■ Work order: Every entry, from the first to the last, should be written out exactly.

Records from a data source

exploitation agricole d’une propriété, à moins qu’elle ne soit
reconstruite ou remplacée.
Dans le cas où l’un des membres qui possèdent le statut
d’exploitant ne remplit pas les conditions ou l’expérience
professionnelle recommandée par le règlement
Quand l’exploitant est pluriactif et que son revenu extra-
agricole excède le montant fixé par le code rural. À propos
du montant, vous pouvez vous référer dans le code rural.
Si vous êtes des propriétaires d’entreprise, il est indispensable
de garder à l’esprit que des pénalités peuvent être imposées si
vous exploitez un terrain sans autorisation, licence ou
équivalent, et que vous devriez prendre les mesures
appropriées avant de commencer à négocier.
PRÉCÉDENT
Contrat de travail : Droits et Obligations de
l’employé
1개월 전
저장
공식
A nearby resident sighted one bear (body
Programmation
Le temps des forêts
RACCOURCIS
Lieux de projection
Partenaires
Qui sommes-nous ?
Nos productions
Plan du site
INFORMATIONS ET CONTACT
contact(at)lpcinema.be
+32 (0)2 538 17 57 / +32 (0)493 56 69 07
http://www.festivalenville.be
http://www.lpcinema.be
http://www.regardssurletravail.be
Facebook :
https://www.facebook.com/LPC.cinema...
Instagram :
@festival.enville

■ Task answer:
exploitation agricole d’une propriété, à moins qu’elle ne soit
reconstruite ou remplacée.
Dans le cas où l’un des membres qui possèdent le statut
d’exploitant ne remplit pas les conditions ou l’expérience
professionnelle recommandée par le règlement
Quand l’exploitant est pluriactif et que son revenu extra-
agricole excède le montant fixé par le code rural. À propos
du montant, vous pouvez vous référer dans le code rural.
Si vous êtes des propriétaires d’entreprise, il est indispensable
de garder à l’esprit que des pénalités peuvent être imposées si
vous exploitez un terrain sans autorisation, licence ou
équivalent, et que vous devriez prendre les mesures
appropriées avant de commencer à négocier.
PRÉCÉDENT
Contrat de travail : Droits et Obligations de
l’employé
1개월 전
저장
공식
A nearby resident sighted one bear (body
Programmation
Le temps des forêts
RACCOURCIS
Lieux de projection
Partenaires
Qui sommes-nous ?
Nos productions
Plan du site
INFORMATIONS ET CONTACT
contact(at)lpcinema.be
+32 (0)2 538 17 57 / +32 (0)493 56 69 07
http://www.festivalenville.be
http://www.lpcinema.be
http://www.regardssurletravail.be
Facebook :
https://www.facebook.com/LPC.cinema...
Instagram :
@festival.enville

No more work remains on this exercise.